ななみの新聞ななみ読み

卒業、「当たり前」を手放す

[2014年03月26日 11:11]

 「卒業」。その言葉が新聞やテレビであふれている3月。思い出の詰まった学びやを旅立つ人もいれば、大切な仲間との別れを惜しむ人もいる。学校だけにとどまらず、この時季は新しい何かを迎え入れるために、今まで当たり前だった何かを手放さなければいけなくなる。私が最後に何かを卒業したのはいつだろう。
 高校生活を送っていない私は中学の卒業式にとても思い出がある。どこの中学校も卒業1カ月前から始まる卒業式の練習に、私はなかなか顔を出せずにいた。今までまともに授業に出なかったのに卒業式には顔を出すだなんて、なんだかずうずうしくて嫌だったからだ。だが結局、卒業式の3日前には少しの反抗心を紺色のセーラー服に隠しながら授与式の練習にちょこんと出席していた。
 久しぶりに見る同級生たちが次々に呼ばれ壇上に上がって行く中、「みんなマネキンみたいに言うことを聞いて動いている。つまらない」と考え事をしていた。卒業式当日もなかなか進まない足取りを何とか動かし、二度と歩くことのない通学路を歩き出席した。
 だが、別れというのはとても不思議だ。

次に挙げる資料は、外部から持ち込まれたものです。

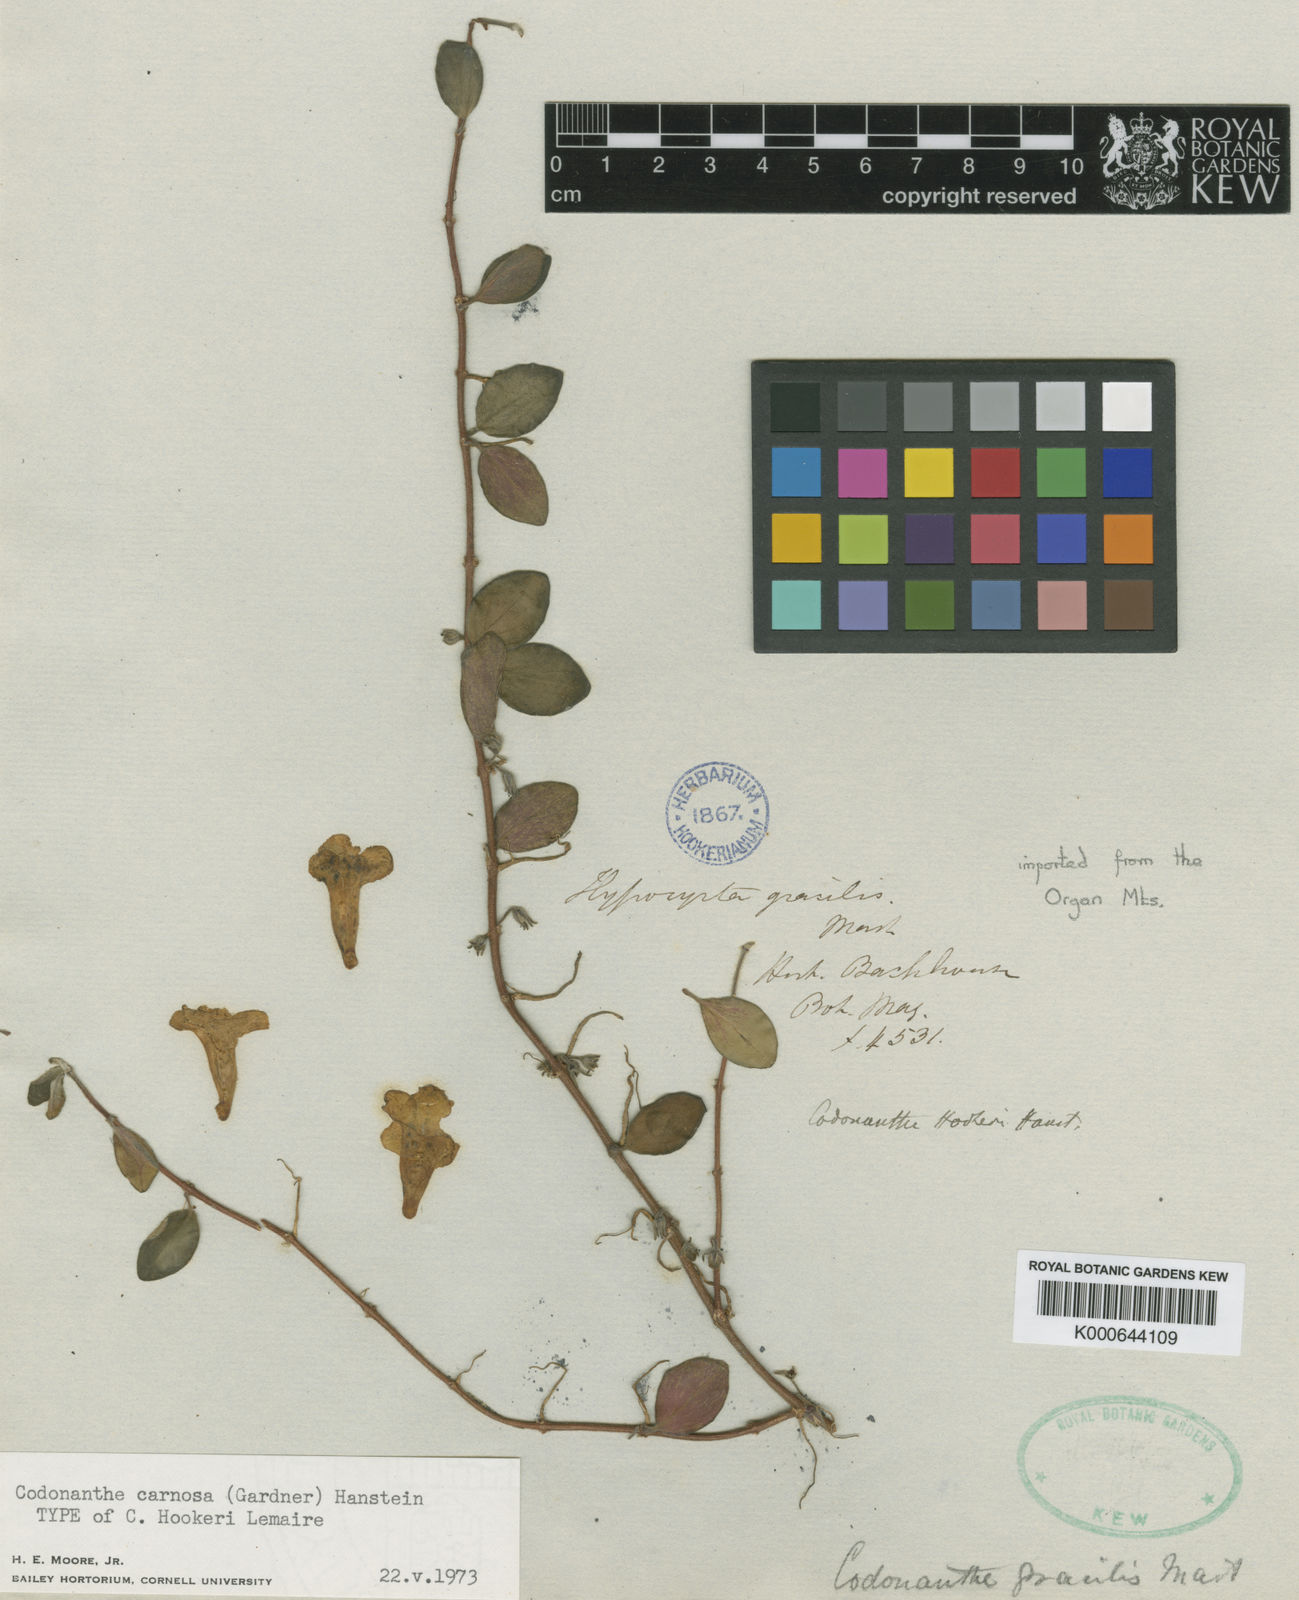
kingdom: Plantae
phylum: Tracheophyta
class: Magnoliopsida
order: Lamiales
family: Gesneriaceae
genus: Codonanthe
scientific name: Codonanthe carnosa
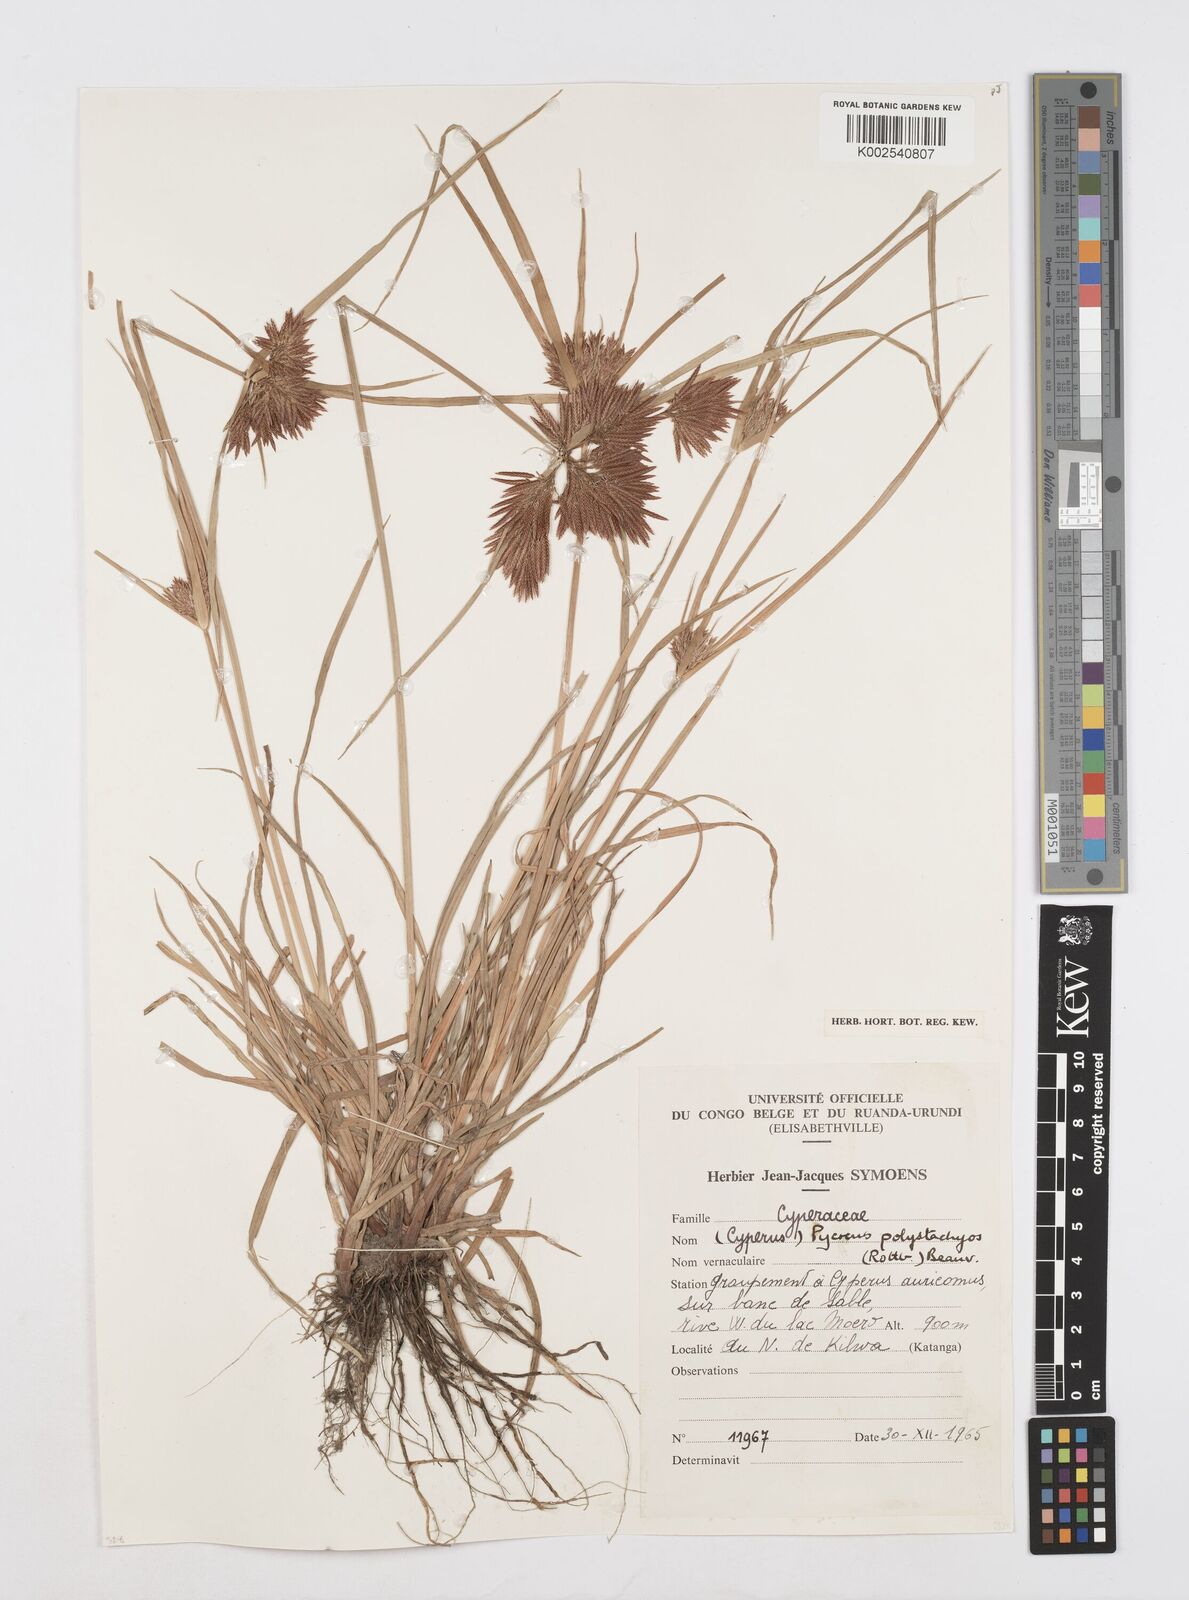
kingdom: Plantae
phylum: Tracheophyta
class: Liliopsida
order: Poales
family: Cyperaceae
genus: Cyperus
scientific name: Cyperus polystachyos
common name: Bunchy flat sedge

1時間前には大きなあくびをしていた私が、1時間後には涙をボロボロこぼし声をからしながら校歌を歌っていた。
 あの頃の私は何かにつけ、ただの強がりな普通の女の子だったんだろう。3年間ためてきた涙や悔しさやむなしさや孤独から卒業できてよかったと本当に思った。
 そして今年の私は何から卒業でき、また何に入学するのか、とても楽しみに春を待っている。